In this way it’s accurate to say we felt closer to the characters in the skate magazines and videos than we did to our own peers.  It’s an allegiance I carry with me to this day.  Most of the best people in my life I’ve met through some connection to skateboarding in one way or other.  For skateboarders my age the first three Bones Brigade videos were the lingua franca of the time.  I’ve spent my years since meeting people who grew up in situations exactly like mine and the scenes, tricks and lines from these Bones Brigade movies are one piece of an incredibly common language.

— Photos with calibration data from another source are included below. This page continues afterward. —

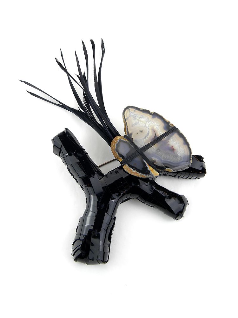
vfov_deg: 67.3
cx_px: 119
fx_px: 238
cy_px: 159
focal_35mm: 26
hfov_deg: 53.1
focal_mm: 4.6
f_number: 4
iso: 64
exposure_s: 1/120
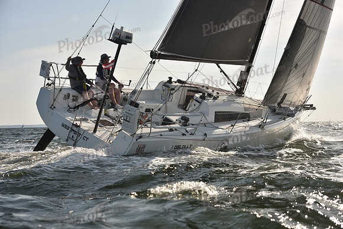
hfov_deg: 28.8
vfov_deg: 19.5
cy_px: 114
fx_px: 667
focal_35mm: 70
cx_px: 172
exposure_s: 1/640
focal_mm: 70
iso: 250
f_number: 5.6
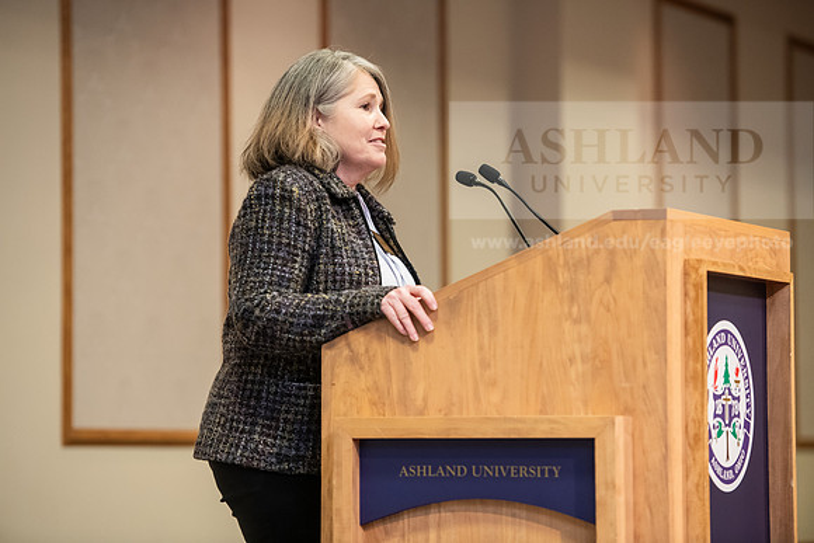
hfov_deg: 15.2
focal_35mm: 135
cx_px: 407
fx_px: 3053
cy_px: 272
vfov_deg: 10.2
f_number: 3.2
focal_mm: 135
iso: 2000
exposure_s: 1/200
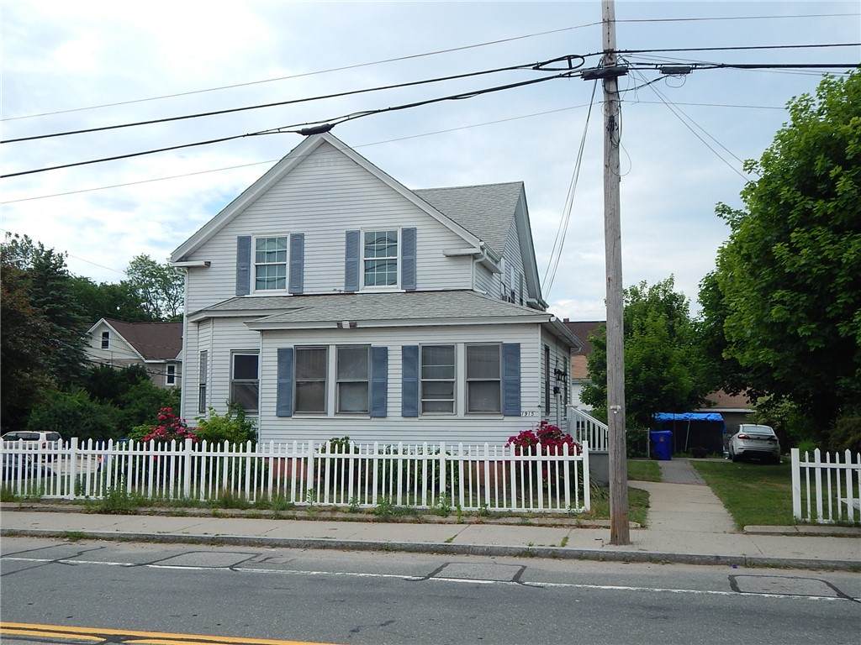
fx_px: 871
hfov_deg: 52.6
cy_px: 322
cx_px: 430
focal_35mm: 35
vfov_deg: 40.7
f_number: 3.3
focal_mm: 6.1
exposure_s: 1/800
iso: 125
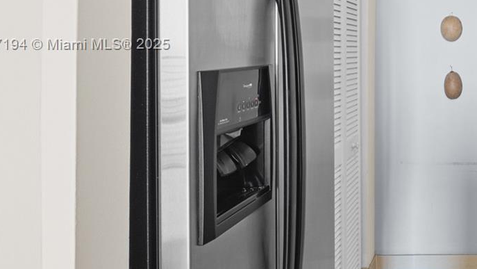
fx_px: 493
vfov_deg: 29.6
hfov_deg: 42.6
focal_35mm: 39
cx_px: 503
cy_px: 45
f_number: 13
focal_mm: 16
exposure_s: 1/2
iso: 250
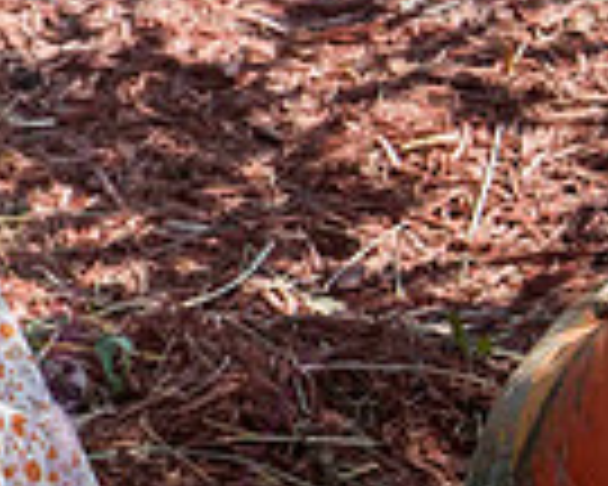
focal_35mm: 210
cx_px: -581
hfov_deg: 8.7
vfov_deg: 7.3
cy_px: 43
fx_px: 3779
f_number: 10
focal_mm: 52
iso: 400
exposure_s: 1/320
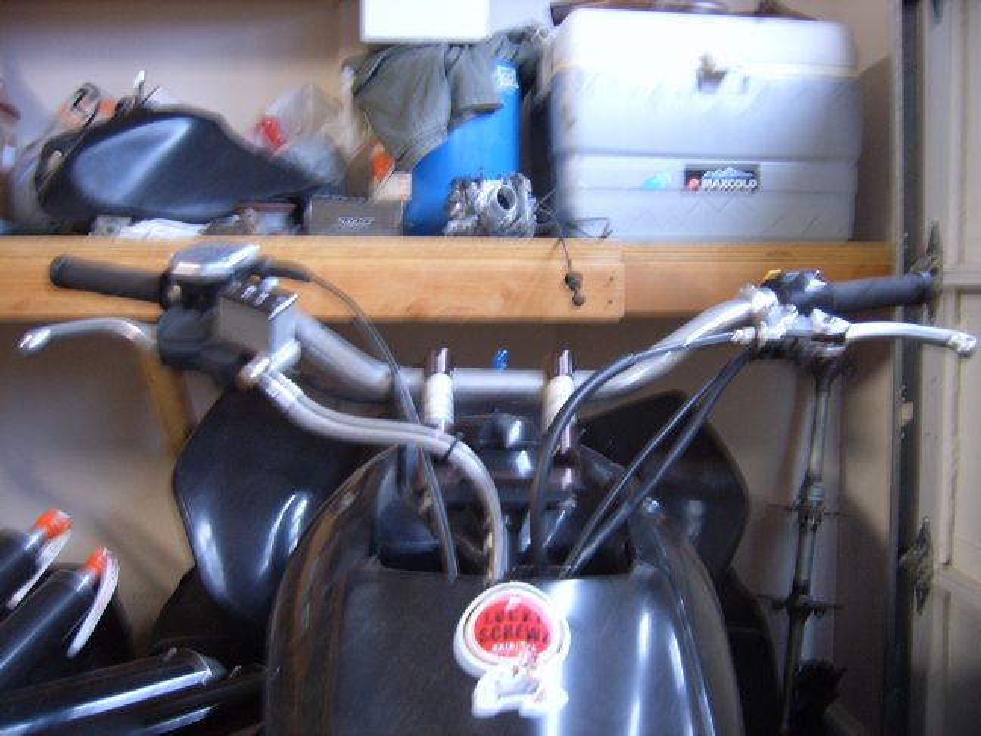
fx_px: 992
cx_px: 490
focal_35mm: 35
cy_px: 368
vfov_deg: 40.7
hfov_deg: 52.6
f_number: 2.8
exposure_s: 1/4
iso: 100
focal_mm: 5.8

All of this to try to give some perspective on just what it means for me personally to see Stacy Peralta releasing his new documentary on the Bones Brigade team using Topspin.  Stacy and that team were guiding lights for us growing up.  That we could repay in any small way by helping him release this film in a way he finds empowering and in-line with the ethos of skateboarding is humbling and overwhelming.  It’s hard not to feel like it’s all a part of some universal plan.  



ps – I want to take this opportunity to give a little shout out to our own Bones Brigade from Goshen, Indiana.  Nate Weaver (far left, above) is now a video director living in Pasadena.  

Jason Kincaid (center, above, method air, below) is now known as Pastor Kincaid and you can see him shred weekly at First Assembly of God in Goshen, Indiana.


Kris Kurtz passed away a little less than a year ago.  I wish I could share this with him now.  Please enjoy a few rad photos of Kris from the 80s, and pour out a little for him this evening.  






Kris and me at our 20 year high school reunion, 2010.

pps – The person I would have emailed Bob’s article to very first would have been Adam Yauch.  As the resident skateboarder and filmmaker in Beastie Boys, he would have fuckin’ loved this for all the right reasons.  Damn.


  1. Tracy wrote:

    Awesome post sir. My friends and I were doing the BMX/Freestyle thing in our small town at the same period of time. This brought back a lot of great memories. While there was a lame BMX -vs- Skaters thing going at the time, we found a common ground in our town and shared an appreciation for both sports. So stoked that you get to play a roll in this.

  2. Crockett wrote:

    ditto tracy- my childhood was the freestyle version, with some skateboarding mixed in.

    When I was all grown up and living in los angeles, the first time I saw the x-games big air ramp from the freeway, i got goosebumps. like the thing we were all pioneering back then was finally accepted right along side all the big TV team sports.

    to pioneering. thanks topspin.

  3. alysha wrote:

    No way, Ian. I had a Hotdogger, too. Growing up across the street from a cornfield in Ohio, the only place I could ever ride it was our driveway and basement, and I was (and am) absolute garbage on a skateboard. It’s a shame. But yeah… I remember those days.

    When my sister was a baby, and I was about 18 months old (mid ’70s), my mom was trying to skate with some kids and fell and broke her (dominant) arm right below the shoulder. She was in a full-arm cast. At the time, my dad was working full-time AND going to night school for his Masters. How my mom managed two infants basically solo and one-armed I will never know. She told me later that she’d use her feet to hold my sister down in order to change her. It must have been horrible for her, but that story has given me so much cred over the years…

    My family were early adopters, too — my parents still have a working Betamax, and a copy of The Search for Animal Chin for it. Classic. This is really exciting news. I look forward to the film.